Re: [RFC PATCH 47/86] rcu: select PREEMPT_RCU if PREEMPT

From: Paul E. McKenney
Date: Mon Dec 04 2023 - 20:03:59 EST


On Tue, Nov 28, 2023 at 10:30:53AM -0800, Ankur Arora wrote:
>
> Thomas Gleixner <tglx@xxxxxxxxxxxxx> writes:
>
> > Paul!
> >
> > On Tue, Nov 21 2023 at 07:19, Paul E. McKenney wrote:
> >> On Tue, Nov 21, 2023 at 10:00:59AM -0500, Steven Rostedt wrote:
> >>> Right now, the use of cond_resched() is basically a whack-a-mole game where
> >>> we need to whack all the mole loops with the cond_resched() hammer. As
> >>> Thomas said, this is backwards.

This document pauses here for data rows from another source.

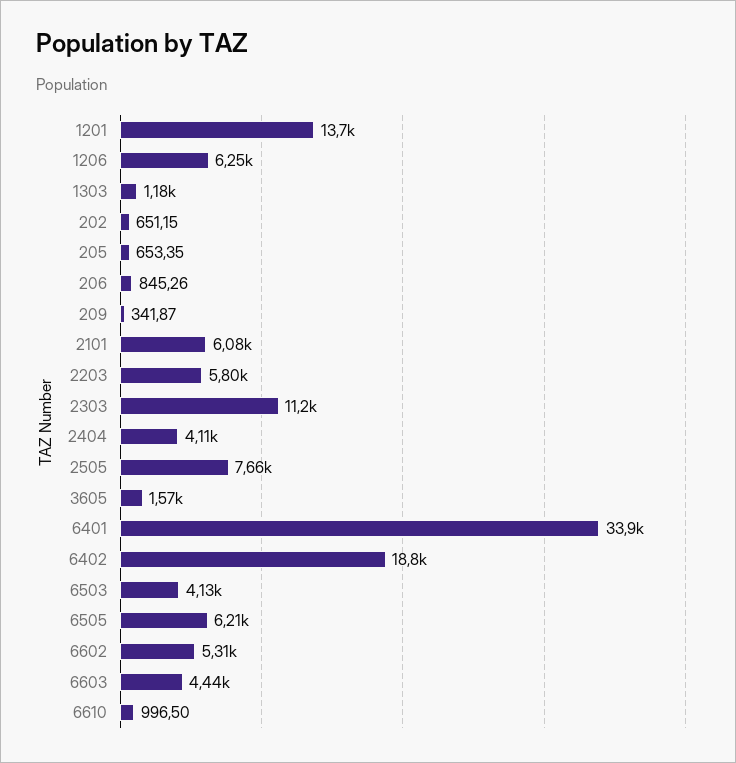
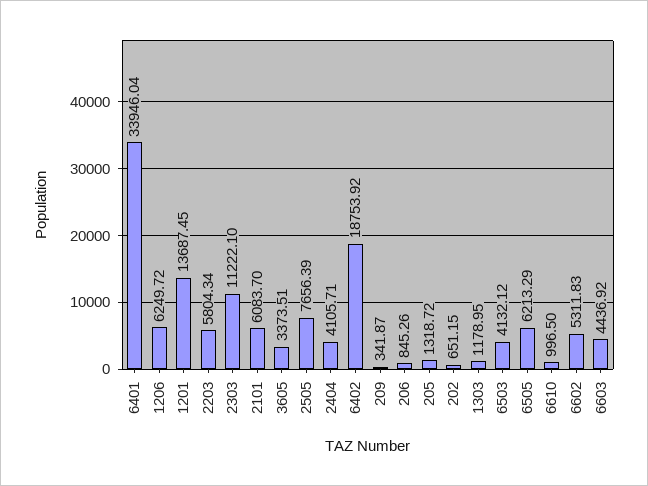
  {
    "1201": 13687.45,
    "1206": 6249.72,
    "1303": 1178.95,
    "202": 651.15,
-   "205": 653.35,
+   "205": 1318.72,
    "206": 845.26,
    "209": 341.87,
    "2101": 6083.7,
    "2203": 5804.34,
    "2303": 11222.1,
    "2404": 4105.71,
    "2505": 7656.39,
-   "3605": 1570,
+   "3605": 3373.51,
    "6401": 33946.04,
    "6402": 18753.92,
    "6503": 4132.12,
    "6505": 6213.29,
    "6602": 5311.83,
    "6603": 4436.92,
    "6610": 996.5
  }

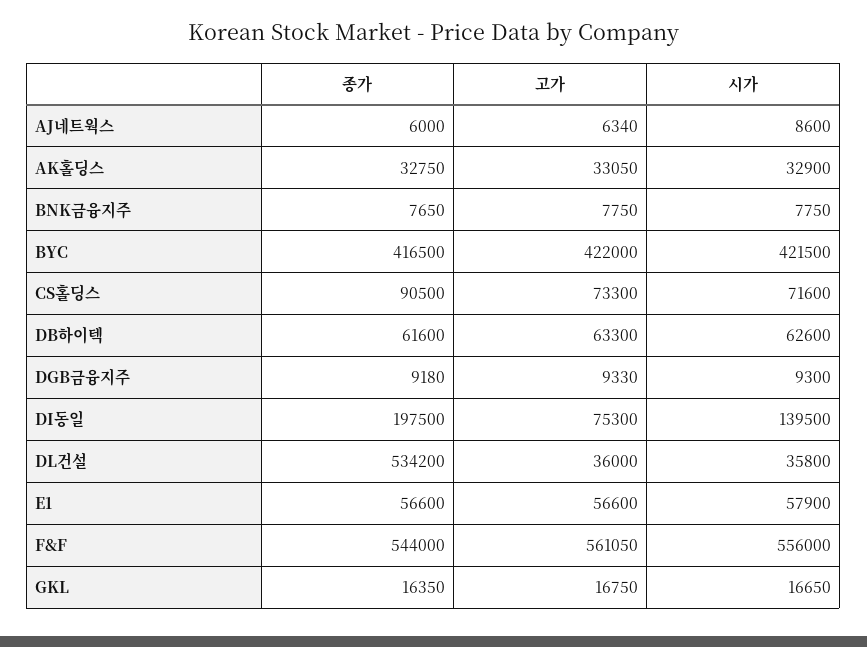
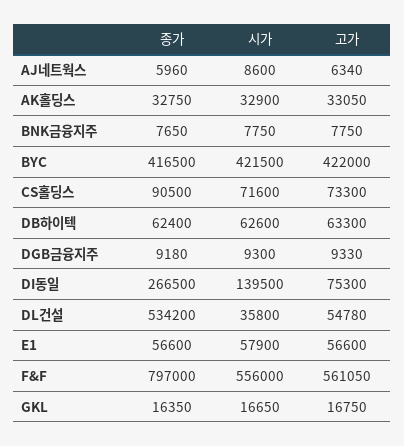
  {
    "종가": {
-     "AJ네트웍스": 6000,
+     "AJ네트웍스": 5960,
      "AK홀딩스": 32750,
      "BNK금융지주": 7650,
      "BYC": 416500,
      "CS홀딩스": 90500,
-     "DB하이텍": 61600,
+     "DB하이텍": 62400,
      "DGB금융지주": 9180,
-     "DI동일": 197500,
+     "DI동일": 266500,
      "DL건설": 534200,
      "E1": 56600,
-     "F&F": 544000,
+     "F&F": 797000,
      "GKL": 16350
    },
    "고가": {
      "AJ네트웍스": 6340,
      "AK홀딩스": 33050,
      "BNK금융지주": 7750,
      "BYC": 422000,
      "CS홀딩스": 73300,
      "DB하이텍": 63300,
      "DGB금융지주": 9330,
      "DI동일": 75300,
-     "DL건설": 36000,
+     "DL건설": 54780,
      "E1": 56600,
      "F&F": 561050,
      "GKL": 16750
    },
    "시가": {
      "AJ네트웍스": 8600,
      "AK홀딩스": 32900,
      "BNK금융지주": 7750,
      "BYC": 421500,
      "CS홀딩스": 71600,
      "DB하이텍": 62600,
      "DGB금융지주": 9300,
      "DI동일": 139500,
      "DL건설": 35800,
      "E1": 57900,
      "F&F": 556000,
      "GKL": 16650
    }
  }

It makes more sense to just not preempt in
> >>> areas that can cause pain (like holding a mutex or in an RCU critical
> >>> section), but still have the general kernel be fully preemptable.
> >>
> >> Which is quite true, but that whack-a-mole game can be ended without
> >> getting rid of build-time selection of the preemption model. Also,
> >> that whack-a-mole game can be ended without eliminating all calls to
> >> cond_resched().
> >
> > Which calls to cond_resched() should not be eliminated?
> >
> > They all suck and keeping some of them is just counterproductive as
> > again people will sprinkle them all over the place for the very wrong
> > reasons.
>
> And, as Thomas alludes to here, cond_resched() is not always cost free.
> Needing to call cond_resched() forces us to restructure hot paths in
> ways that results in worse performance/complex code.
>
> One example is clear_huge_page(), where removing the need to call
> cond_resched() every once in a while allows the processor to optimize
> differently.
>
> *Milan* mm/clear_huge_page x86/clear_huge_page change
> (GB/s) (GB/s)
>
> pg-sz=2MB 14.55 19.29 +32.5%
> pg-sz=1GB 19.34 49.60 +156.4%
>
> (See https://lore.kernel.org/all/20230830184958.2333078-1-ankur.a.arora@xxxxxxxxxx/)
>
> And, that's one of the simpler examples from mm. We do this kind of arbitrary
> batching all over the place.
>
> Or see the filemap_read() example that Linus gives here:
> https://lore.kernel.org/lkml/CAHk-=whpYjm_AizQij6XEfTd7xvGjrVCx5gzHcHm=2Xijt+Kyg@xxxxxxxxxxxxxx/#t

I already agree that some cond_resched() calls can cause difficulties.
But that is not the same as proving that they *all* should be removed.

Thanx, Paul